La volèe affossata da Alison Riske ha fatto impazzire di gioia il pubblico di Brindisi, ma ha anche cacciato i fantasmi della Serie B, mascherata sotto il nome (ben più pomposo) di World Group II. L'Italia, terza forza del ranking ITF, non meritava la retrocessione in virtù di almeno 10 anni di grandi successi, anche se ora i numeri stanno un po' scemando. Ad ogni modo siamo ancora nell'elite e c'è ragione per essere moderatamente ottimisti. Una situazione ben diversa rispetto a 20 anni fa, quando la nazionale di Federation Cup (allora si chiamava così) finì nelle sabbie mobili di un rovinoso fallimento sportivo. Una Serie C che fu ancora più dolorosa perchè giunta nell'indifferenza generale. Vale la pena ricordare cosa accadde per capire gli errori che vennero fatti ed evitare di ripeterli, anche se da allora sono cambiate tante cose e certi rischi sembrano scongiurati. Nel 1995 la Fed Cup inaugurò la nuova formula, quella in vigore ancora oggi. Fino all'anno prima si giocava in sede unica, nell'arco di una settimana. C'era un tabellone a 32 squadre e ogni match si risolveva con due singolari e un doppio. Le azzurre guidate da Adriano Panatta colsero un dignitoso secondo turno in virtù del successo contro la Danimarca e una netta sconfitta contro la Francia. La nuova formula spedì nel World Group I le squadre giunte nei quarti e nel World Group II le eliminate negli ottavi, Italia compresa. Il sorteggio sembrava amico: ci capitò il Canada, squadra senza punte e con una sola giocatrice di livello: Patricia Hy Boulais, origine cambogiana e un passato da top-30. L'altra singolarista? Renè Simpson, brava in doppio, poco più che modesta in singolare. Si giocò presso l'Associazione Tennis Ancona e marcò visita persino Mara Venier, allora popolarissima conduttrice di Domenica In. Rimase giusto il tempo di ritirare un premio e scappare via prima dell'inizio. Le andò bene.
DUE WEEKEND DA INCUBO
Le azzurre di Adriano Panatta, tanto efficace con gli uomini quanto in difficoltà con le donne (per sua stessa ammissione, vedeva le giocatrici quattro volte l'anno) franò in modo quasi indecoroso. La peggiore fu Sandra Cecchini, la nostra numero 1, incapace di raccogliere un set contro la Simpson e addirittura travolta dalla Hy. Sandra era a fine carriera ma ancora capace di buone cose. Tuttavia patì oltre misura la pressione di essere numero 1 e chiuse nel modo peggiore una dignitosa carriera in Fed Cup, lunga 12 anni e 33 incontri. Una giovane Silvia Farina fece il possibile contro la Hy, ma l'inesperienza la condannò a una sconfitta in due set. Le vittorie a risultato acquisito resero ancora più amara la sconfitta ed esaltarono Pierre Lamarche, pittoresco capitano canadese che non poteva certo contare su Eugenie Bouchard, all'epoca appena nata. La frittata fu confezionata ad Ancona e consumata a Salerno, tre mesi dopo, presso il Tennis Club Le Querce. Le azzurre persero contro l'Indonesia di Yayuk Basuki, capace di battere sia Silvia Farina che Adriana Serra Zanetti. Le bastò la sconosciuta Romana Tedjakusuma per vincere il doppio contro Farina-Serra Zanetti. Panatta si prese anche qualche critica per aver schierato le stesse giocatrici del singolare al posto di una specialista come Laura Golarsa. Finimmo in una rovinosa Serie C, che riuscimmo a toglierci di dosso soltanto un paio d'anni dopo prima della lenta rinascita che ha condotto ai successi dell'ultimo decennio.

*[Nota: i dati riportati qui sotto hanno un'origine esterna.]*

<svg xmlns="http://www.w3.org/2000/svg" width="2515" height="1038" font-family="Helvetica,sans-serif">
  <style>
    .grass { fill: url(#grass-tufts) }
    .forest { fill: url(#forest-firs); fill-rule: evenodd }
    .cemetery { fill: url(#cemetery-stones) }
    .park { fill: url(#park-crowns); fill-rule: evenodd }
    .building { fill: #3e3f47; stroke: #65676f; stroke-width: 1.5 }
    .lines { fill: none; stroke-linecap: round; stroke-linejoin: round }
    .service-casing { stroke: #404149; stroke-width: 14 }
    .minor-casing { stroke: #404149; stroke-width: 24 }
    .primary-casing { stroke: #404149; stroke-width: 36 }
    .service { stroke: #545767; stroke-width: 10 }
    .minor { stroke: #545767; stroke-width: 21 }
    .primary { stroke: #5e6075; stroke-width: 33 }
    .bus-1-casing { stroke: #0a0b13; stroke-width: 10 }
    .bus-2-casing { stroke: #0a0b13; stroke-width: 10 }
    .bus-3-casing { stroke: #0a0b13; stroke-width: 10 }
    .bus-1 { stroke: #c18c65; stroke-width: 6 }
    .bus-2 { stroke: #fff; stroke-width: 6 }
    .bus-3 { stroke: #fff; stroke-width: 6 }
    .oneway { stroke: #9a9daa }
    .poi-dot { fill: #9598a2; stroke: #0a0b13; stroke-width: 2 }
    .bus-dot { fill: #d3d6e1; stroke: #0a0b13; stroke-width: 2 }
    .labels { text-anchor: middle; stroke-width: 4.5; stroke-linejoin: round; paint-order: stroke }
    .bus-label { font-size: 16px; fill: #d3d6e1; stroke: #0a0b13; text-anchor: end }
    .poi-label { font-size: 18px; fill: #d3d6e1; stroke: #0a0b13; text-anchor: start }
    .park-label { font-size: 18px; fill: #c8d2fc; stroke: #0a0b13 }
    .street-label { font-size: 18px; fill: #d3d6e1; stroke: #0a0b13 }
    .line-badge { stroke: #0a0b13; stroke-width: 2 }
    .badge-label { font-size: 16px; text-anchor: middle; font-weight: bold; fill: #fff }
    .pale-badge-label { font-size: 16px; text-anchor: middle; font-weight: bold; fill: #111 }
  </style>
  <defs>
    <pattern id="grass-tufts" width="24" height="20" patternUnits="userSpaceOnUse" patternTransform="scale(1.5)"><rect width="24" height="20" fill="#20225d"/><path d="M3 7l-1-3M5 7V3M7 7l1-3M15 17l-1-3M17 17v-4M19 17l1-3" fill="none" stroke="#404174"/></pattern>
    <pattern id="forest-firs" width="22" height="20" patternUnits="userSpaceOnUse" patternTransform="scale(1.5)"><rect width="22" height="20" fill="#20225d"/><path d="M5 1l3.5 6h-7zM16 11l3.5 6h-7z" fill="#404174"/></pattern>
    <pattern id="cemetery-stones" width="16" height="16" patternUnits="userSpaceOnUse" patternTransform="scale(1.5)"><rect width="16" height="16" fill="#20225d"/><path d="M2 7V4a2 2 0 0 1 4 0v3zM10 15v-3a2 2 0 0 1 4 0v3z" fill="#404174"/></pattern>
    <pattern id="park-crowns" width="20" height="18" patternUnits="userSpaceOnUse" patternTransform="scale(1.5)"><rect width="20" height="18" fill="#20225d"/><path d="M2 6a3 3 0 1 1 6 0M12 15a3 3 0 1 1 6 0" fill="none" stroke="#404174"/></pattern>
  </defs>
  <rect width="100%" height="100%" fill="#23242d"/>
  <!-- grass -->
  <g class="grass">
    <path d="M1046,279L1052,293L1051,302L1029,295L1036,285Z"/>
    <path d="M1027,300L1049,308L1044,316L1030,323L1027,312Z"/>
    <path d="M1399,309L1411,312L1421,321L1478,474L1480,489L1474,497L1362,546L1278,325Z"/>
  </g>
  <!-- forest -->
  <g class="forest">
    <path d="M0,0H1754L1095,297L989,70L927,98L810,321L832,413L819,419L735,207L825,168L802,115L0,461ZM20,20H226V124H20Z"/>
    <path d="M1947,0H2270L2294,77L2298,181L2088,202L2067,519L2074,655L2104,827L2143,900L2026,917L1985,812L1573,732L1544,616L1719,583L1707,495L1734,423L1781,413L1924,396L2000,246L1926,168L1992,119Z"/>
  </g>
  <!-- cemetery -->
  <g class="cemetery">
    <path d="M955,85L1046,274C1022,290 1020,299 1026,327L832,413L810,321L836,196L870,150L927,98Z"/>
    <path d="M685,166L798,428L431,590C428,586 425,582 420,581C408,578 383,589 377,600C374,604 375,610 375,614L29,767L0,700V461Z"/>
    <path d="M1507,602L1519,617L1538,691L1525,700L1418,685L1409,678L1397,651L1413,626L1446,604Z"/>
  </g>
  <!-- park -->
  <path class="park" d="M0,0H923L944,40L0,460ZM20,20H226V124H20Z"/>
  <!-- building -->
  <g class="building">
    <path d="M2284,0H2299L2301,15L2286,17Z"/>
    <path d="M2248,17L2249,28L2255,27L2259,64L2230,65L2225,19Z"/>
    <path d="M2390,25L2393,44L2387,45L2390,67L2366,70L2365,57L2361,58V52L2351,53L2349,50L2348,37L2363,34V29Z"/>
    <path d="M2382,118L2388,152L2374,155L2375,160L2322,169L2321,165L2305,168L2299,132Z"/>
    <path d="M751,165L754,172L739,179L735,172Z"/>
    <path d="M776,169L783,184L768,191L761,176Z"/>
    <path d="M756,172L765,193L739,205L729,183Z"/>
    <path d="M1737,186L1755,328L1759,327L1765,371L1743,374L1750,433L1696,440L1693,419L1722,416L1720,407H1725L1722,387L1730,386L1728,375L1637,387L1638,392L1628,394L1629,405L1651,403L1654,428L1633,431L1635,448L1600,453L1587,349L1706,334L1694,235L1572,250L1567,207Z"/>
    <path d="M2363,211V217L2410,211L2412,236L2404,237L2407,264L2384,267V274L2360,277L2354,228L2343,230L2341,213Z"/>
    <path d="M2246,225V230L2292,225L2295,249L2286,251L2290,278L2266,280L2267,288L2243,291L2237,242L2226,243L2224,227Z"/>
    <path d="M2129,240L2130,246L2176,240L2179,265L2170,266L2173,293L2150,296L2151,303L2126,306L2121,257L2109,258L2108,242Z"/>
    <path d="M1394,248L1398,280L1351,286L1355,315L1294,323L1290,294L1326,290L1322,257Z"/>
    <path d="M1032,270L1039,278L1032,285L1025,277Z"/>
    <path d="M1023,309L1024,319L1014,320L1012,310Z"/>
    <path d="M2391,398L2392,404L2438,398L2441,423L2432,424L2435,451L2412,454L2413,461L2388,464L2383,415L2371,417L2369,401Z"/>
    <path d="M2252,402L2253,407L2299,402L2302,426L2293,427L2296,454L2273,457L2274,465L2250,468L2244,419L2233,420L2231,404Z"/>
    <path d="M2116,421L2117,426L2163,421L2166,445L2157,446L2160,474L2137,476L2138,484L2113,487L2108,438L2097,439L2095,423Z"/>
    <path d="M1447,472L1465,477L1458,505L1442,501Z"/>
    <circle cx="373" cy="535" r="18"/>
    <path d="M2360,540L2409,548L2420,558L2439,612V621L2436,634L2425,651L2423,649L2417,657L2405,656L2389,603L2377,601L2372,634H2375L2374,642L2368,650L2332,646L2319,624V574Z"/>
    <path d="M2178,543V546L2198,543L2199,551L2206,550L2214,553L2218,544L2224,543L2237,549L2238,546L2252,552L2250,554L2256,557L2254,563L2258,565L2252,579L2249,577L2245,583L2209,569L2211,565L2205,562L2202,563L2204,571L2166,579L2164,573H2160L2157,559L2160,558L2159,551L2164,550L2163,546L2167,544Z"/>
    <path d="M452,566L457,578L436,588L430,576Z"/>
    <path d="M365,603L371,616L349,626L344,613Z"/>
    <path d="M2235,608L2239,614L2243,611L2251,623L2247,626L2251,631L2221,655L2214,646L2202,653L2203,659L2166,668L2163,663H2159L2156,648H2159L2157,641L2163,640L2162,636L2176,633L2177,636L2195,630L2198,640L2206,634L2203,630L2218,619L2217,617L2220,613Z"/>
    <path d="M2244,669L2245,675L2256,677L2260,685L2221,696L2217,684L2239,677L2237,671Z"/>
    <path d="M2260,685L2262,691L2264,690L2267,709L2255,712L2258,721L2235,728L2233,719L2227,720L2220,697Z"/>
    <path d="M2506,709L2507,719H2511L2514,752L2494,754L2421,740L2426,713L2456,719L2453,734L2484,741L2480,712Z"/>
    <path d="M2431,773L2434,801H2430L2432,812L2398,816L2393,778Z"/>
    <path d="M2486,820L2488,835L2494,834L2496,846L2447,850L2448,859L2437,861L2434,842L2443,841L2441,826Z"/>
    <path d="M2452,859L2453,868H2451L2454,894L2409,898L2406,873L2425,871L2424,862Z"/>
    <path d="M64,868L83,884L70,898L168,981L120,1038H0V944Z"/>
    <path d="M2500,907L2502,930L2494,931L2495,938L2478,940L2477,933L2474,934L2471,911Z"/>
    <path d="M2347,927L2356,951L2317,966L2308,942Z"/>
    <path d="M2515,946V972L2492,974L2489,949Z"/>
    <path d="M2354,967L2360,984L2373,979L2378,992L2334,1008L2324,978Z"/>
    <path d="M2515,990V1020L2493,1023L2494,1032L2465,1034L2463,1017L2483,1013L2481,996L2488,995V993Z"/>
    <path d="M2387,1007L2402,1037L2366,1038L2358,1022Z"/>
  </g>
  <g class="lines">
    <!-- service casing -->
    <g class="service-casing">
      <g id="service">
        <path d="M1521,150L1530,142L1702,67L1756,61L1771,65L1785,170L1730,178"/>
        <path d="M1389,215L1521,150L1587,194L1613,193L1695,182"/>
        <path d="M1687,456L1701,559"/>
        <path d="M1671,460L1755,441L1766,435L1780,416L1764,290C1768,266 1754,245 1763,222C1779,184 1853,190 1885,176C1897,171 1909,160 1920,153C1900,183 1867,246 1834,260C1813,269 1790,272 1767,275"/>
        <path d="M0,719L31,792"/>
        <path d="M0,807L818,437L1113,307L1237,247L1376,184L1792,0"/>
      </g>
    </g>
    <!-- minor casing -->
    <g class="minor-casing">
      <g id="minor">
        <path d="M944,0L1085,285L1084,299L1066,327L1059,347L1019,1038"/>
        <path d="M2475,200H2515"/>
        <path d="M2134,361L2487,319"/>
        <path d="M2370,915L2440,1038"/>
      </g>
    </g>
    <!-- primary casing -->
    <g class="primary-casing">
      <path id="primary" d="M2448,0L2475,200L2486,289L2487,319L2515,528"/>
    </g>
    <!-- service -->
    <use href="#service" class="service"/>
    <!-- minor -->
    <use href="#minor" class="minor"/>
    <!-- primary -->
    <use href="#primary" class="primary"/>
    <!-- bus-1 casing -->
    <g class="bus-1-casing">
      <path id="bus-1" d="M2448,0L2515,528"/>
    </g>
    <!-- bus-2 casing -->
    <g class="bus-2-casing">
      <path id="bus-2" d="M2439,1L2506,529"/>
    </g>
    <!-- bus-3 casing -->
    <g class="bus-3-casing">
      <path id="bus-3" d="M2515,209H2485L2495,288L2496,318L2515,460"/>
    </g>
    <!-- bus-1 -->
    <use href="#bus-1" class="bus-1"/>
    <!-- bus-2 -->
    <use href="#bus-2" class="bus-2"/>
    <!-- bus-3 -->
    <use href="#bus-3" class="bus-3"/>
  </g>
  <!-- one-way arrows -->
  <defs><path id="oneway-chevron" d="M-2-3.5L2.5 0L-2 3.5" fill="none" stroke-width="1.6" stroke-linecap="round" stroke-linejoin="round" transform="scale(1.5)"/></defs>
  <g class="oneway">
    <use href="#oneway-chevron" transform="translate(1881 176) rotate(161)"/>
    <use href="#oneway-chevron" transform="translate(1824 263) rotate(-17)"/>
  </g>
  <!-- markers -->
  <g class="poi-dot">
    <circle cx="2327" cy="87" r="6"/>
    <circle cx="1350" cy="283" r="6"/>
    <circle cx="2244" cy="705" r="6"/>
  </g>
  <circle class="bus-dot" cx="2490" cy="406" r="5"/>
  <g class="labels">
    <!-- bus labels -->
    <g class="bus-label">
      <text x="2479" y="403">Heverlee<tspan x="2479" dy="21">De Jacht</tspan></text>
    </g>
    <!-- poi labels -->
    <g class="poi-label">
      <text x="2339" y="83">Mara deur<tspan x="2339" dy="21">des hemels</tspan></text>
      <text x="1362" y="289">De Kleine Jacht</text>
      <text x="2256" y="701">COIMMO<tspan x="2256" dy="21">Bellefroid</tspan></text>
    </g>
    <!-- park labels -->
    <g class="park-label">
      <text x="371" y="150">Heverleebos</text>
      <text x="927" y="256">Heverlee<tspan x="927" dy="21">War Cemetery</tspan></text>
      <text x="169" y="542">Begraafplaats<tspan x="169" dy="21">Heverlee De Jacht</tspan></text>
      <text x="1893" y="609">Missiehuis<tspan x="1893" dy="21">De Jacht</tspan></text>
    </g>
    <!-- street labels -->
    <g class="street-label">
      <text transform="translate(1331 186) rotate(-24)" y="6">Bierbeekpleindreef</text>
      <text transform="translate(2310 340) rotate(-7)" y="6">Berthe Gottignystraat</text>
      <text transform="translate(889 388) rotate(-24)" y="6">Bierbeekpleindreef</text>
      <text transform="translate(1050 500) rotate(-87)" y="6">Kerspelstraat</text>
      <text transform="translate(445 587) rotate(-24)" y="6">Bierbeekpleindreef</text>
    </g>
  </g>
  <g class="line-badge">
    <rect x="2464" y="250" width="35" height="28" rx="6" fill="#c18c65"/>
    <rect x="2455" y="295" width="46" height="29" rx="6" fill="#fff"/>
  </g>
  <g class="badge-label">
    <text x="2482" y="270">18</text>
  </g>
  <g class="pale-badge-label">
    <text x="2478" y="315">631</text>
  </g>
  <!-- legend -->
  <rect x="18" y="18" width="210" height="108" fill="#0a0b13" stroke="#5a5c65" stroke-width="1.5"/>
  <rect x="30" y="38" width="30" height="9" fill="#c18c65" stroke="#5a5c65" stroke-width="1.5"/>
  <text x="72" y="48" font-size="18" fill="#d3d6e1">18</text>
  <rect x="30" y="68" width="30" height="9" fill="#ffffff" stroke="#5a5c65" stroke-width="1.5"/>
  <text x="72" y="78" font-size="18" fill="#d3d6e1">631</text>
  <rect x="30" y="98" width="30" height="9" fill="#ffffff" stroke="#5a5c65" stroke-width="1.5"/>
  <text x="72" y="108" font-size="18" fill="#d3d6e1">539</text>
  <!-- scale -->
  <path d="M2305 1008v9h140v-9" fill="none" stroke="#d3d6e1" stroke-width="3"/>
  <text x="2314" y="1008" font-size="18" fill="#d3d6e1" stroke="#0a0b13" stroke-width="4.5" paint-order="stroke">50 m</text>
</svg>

"MI SONO DEPRESSO, HO SPENTO LA TV E SONO USCITO"
Mentre il Corriere della Sera dedicò un trafiletto di due righe alla notizia, nel nostro piccolo mondo (davvero piccolo, visto che eravamo nell'epoca pre-internet) si scatenarono i processi. Si accusava la FIT di allora (eravamo agli sgoccioli dell'Era Galgani) di trascurare il settore femminile, che pure negli anni 80 aveva regalato qualche soddisfazione con Raffaella Reggi, Sandra Cecchini, Laura Golarsa e Laura Garrone. In un periodo di grande difficoltà per gli uomini, il Centro Tecnico di Latina era considerato un'isola felice. Ma non si diede seguito a quei risultati, per colpa di una promozione definita “inesistente” che – si pensava – teneva le ragazze di allora distanti dal tennis (la storia avrebbe poi detto che le adolescenti di allora si chiamavano Schiavone, Pennetta e Vinci). All'epoca la FIT aveva 77.765 tesserati agonisti (non tanti di meno rispetto a oggi), ma di questi soltanto 13.094 erano donne. Non esistevano ancora i canali monotematici, così il weekend di Italia-Canada andò su Rai Tre, con un ascolto medio di 538.000 spettatori (e 3,38% di share). Cifre discrete che però diedero una pessima immagine del nostro tennis. Un appassionato scrisse a una rivista specializzata: “Ho resistito 20 minuti, ma quando la nostra numero 1 stava sotto 4-1 contro la numero 201 del mondo ho ceduto. Sembrava di vedere una giocatrice di circolo contro la Seles. Mi sono depresso, ho spento il televisore e sono uscito”. Da parte sua, Panatta disse: “Mi vergogno per il pubblico”. All'epoca, l'Italia aveva appena due top-100 (Cecchini e Farina, appunto) contro le 11 della Germania, le 8 della Francia e le 7 del Giappone. E non mancavano le polemiche interne: il Centro Tecnico femminile si trasferì a Roma, alle Tre Fontane, e le nostre due più fulgide promesse dell'epoca (Alice Canepa e Giulia Casoni) rifiutarono la convocazione. Eppure la FIT investiva la bellezza di un miliardo e trecento milioni di lire solo per le donne (due miliardi e duecento milioni per gli uomini). Sembrava una strada senza uscita, invece dalle difficoltà covavano le migliori giocatrici della nostra storia. Non può esserci futuro senza una compiuta coscienza del proprio passato. Questo articolo vuole essere un monito per lavorare con attenzione ed evitare di (ri)cadere in un baratro toccato appena 20 anni fa.